Wearables vs. Manual Counting
Fitness watches and armbands use optical sensors that shine light into your skin and detect blood flow changes. They’re convenient, but their accuracy depends on the type of device and what you’re doing while wearing it.
Chest straps, which use electrical signals similar to an EKG, are the most accurate consumer option. Two different chest strap brands tested in lab conditions showed almost no difference between them, with readings within about 3 bpm of each other. Optical sensors worn on the arm told a different story. During rest and recovery, they tracked closely with chest straps. But during intense effort, the armband overestimated heart rate by about 5 bpm on average, with individual readings sometimes off by as much as 9 to 10 bpm in either direction.
For casual tracking, a wrist or arm sensor is fine. If you’re doing interval training or need precise zone data, a chest strap is more reliable. And if you just want a quick check, your two fingers and 30 seconds cost nothing and work anywhere.
What Affects Your Heart Rate Reading
Several everyday factors can shift your heart rate enough to make a single reading misleading. Caffeine is the most common one. A cup or two of coffee may bump your rate by a few beats, though the effect varies widely between people. High caffeine intake, above roughly 400 mg (about four standard cups of coffee), can cause noticeable heart rate spikes and irregular rhythms in some individuals.

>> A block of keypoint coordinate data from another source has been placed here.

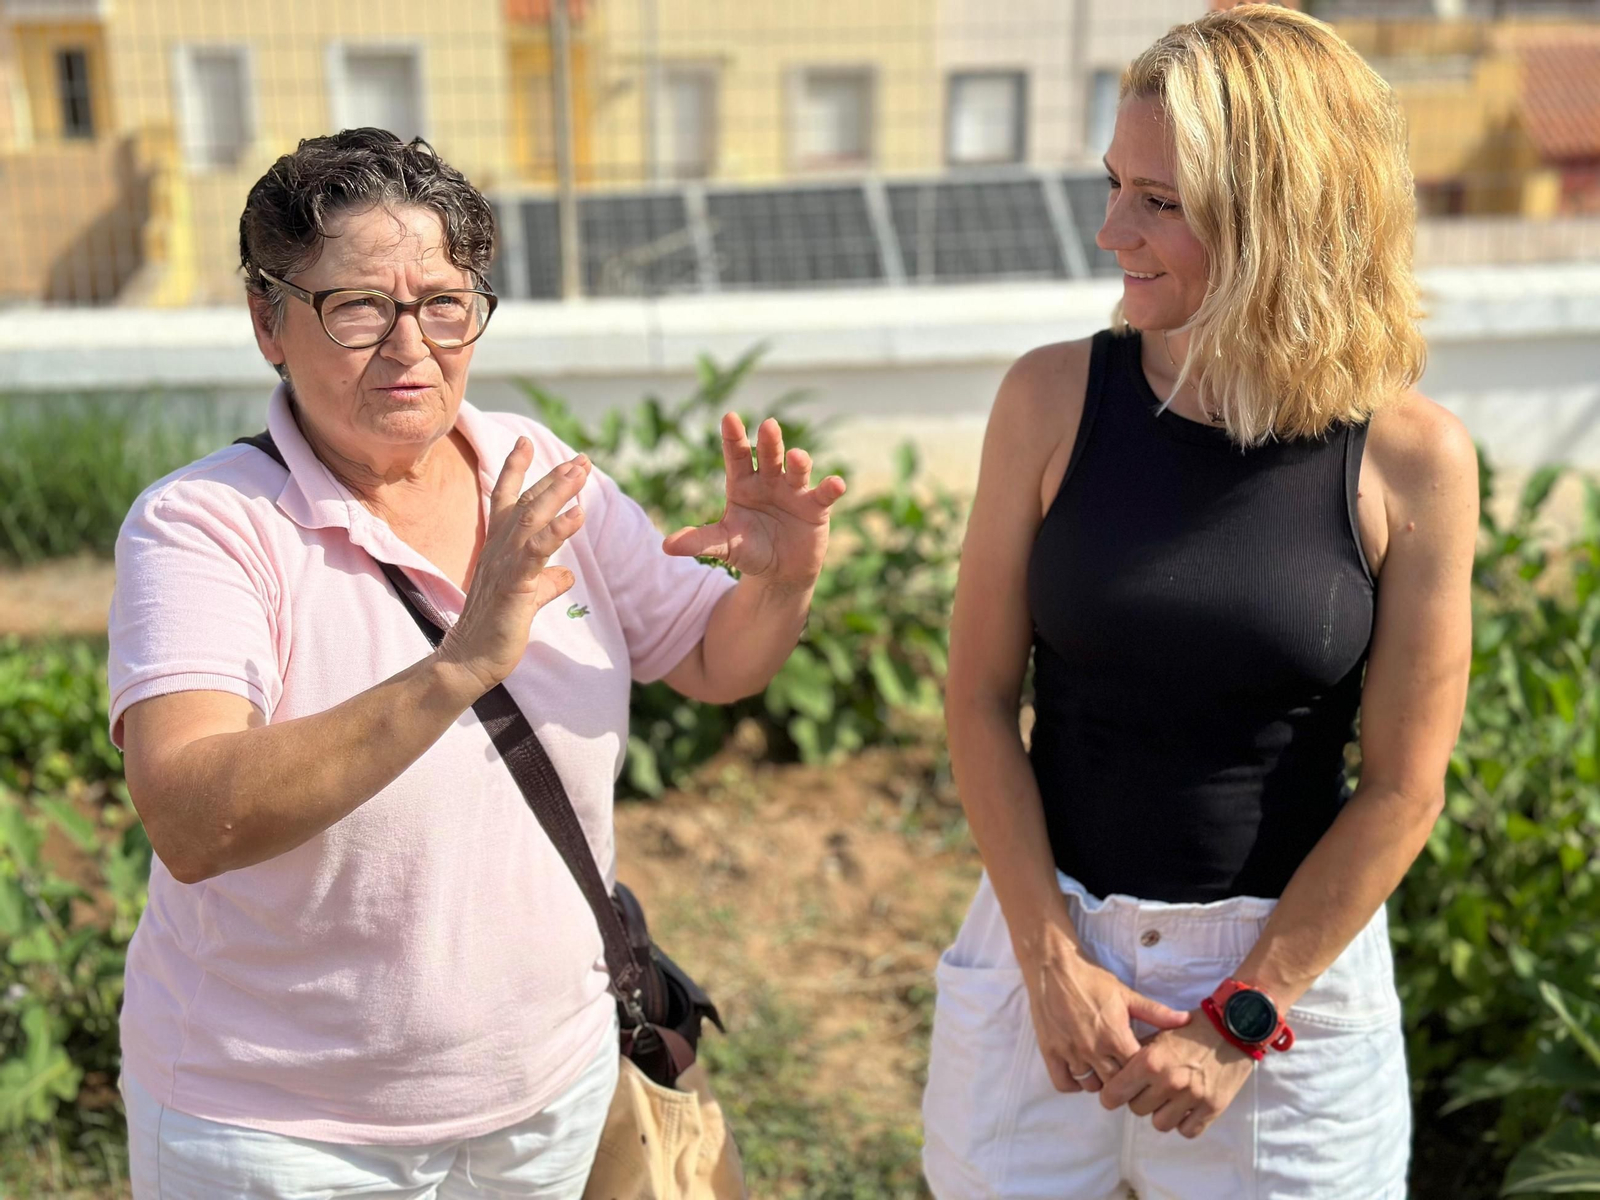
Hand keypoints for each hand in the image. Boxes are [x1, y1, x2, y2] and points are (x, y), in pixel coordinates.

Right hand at [439, 437, 589, 692]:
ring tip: (582, 470)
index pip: (506, 498)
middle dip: (555, 476)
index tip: (525, 441)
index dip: (516, 468)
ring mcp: (505, 564)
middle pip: (528, 501)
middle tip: (582, 458)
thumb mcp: (526, 598)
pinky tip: (578, 514)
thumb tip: (565, 577)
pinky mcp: (514, 584)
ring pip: (533, 517)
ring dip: (559, 491)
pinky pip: (536, 551)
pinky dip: (558, 529)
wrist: (470, 659)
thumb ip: (545, 583)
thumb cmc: (495, 629)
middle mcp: (498, 548)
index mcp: (499, 548)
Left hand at [661, 414, 846, 587]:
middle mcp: (769, 480)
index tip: (729, 417)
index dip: (734, 438)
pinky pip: (824, 494)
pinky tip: (837, 483)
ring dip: (798, 462)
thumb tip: (667, 546)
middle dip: (769, 441)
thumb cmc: (749, 550)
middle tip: (768, 425)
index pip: (737, 456)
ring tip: (796, 457)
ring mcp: (794, 491)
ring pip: (796, 470)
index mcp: (742, 483)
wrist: (780, 572)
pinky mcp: (816, 507)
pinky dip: (831, 488)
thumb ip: (700, 542)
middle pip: (768, 456)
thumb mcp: (724, 545)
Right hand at [1021, 934, 1191, 1096]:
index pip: (1137, 1072)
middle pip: (1115, 1084)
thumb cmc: (1091, 979)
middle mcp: (1093, 1049)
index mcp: (1115, 1036)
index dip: (1142, 1072)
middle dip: (1123, 1081)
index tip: (1142, 1066)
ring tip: (1102, 1069)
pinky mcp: (1050, 1052)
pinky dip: (1074, 1083)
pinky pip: (1064, 1083)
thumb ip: (1156, 1013)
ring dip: (1099, 1081)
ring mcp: (1071, 1052)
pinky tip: (1081, 1072)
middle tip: (1124, 1073)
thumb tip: (1186, 1020)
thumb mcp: (1126, 994)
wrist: (1054, 967)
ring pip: (1091, 1085)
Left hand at [1097, 1013, 1255, 1137]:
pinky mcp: (1212, 1108)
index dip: (1113, 1094)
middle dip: (1140, 1099)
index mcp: (1149, 1061)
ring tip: (1170, 1097)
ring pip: (1160, 1124)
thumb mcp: (1158, 1033)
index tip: (1118, 1092)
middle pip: (1137, 1109)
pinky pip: (1187, 1131)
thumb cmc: (1192, 1028)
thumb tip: (1116, 1071)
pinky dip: (1185, 1122)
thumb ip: (1136, 1052)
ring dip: (1162, 1112)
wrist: (1233, 1028)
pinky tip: (1187, 1107)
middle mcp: (1168, 1082)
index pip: (1114, 1094)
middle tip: (1151, 1088)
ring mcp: (1191, 1097)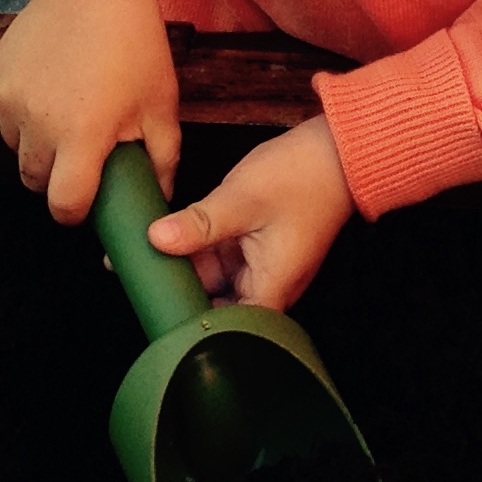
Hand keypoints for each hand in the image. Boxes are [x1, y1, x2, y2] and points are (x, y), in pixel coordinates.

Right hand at [0, 0, 176, 221]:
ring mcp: (12, 101)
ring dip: (38, 147)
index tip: (88, 199)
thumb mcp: (160, 103)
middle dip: (57, 178)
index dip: (76, 210)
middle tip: (83, 154)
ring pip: (17, 150)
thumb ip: (161, 157)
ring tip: (69, 115)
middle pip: (35, 182)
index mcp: (83, 135)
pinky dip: (25, 115)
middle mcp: (39, 123)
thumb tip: (158, 198)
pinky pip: (6, 117)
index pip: (63, 205)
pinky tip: (53, 88)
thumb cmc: (134, 44)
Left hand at [146, 117, 355, 311]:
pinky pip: (223, 258)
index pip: (232, 331)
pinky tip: (170, 240)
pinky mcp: (258, 245)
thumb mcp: (241, 201)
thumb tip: (155, 239)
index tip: (166, 319)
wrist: (335, 150)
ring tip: (148, 263)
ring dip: (190, 270)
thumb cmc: (301, 177)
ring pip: (217, 280)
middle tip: (146, 285)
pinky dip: (201, 251)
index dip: (200, 330)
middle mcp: (269, 282)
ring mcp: (263, 263)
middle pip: (220, 306)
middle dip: (186, 298)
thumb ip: (198, 224)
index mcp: (272, 285)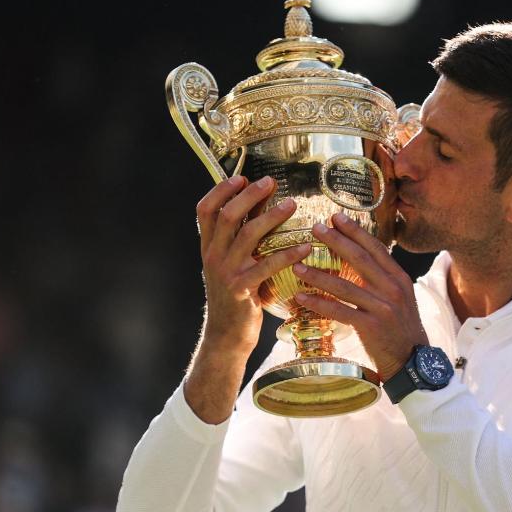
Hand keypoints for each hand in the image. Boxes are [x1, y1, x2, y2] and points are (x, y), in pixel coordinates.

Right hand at [196, 175, 310, 352]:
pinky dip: (288, 254)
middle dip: (249, 195)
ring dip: (271, 217)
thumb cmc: (237, 296)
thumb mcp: (233, 264)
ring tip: (292, 205)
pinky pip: (267, 265)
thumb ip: (243, 237)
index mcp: (208, 247)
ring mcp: (226, 273)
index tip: (241, 176)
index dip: (220, 191)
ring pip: (248, 236)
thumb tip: (261, 204)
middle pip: (227, 216)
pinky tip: (306, 247)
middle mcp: (213, 256)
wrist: (227, 335)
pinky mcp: (242, 289)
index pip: (205, 211)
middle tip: (270, 182)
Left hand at [293, 212, 428, 381]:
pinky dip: (318, 303)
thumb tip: (359, 260)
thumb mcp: (399, 298)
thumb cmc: (400, 328)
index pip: (376, 248)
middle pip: (360, 259)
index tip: (336, 217)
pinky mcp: (371, 326)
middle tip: (315, 228)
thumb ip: (382, 279)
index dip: (355, 231)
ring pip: (345, 286)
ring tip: (296, 265)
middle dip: (336, 241)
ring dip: (318, 274)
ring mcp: (382, 307)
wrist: (412, 360)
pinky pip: (339, 311)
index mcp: (399, 278)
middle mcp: (393, 289)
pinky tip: (301, 297)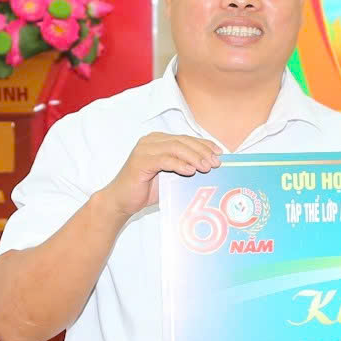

Dehydration forces your heart to beat faster because there’s less blood volume to circulate. Even mild dehydration on a hot day can raise your resting rate by 10 to 20 bpm. Heat itself has a similar effect, as your body diverts blood to the skin for cooling, making the heart work harder to maintain normal circulation. Stress, anxiety, and poor sleep all elevate resting heart rate too. If you’re tracking trends over time, try to measure under consistent conditions: same time of day, same position, same state of calm.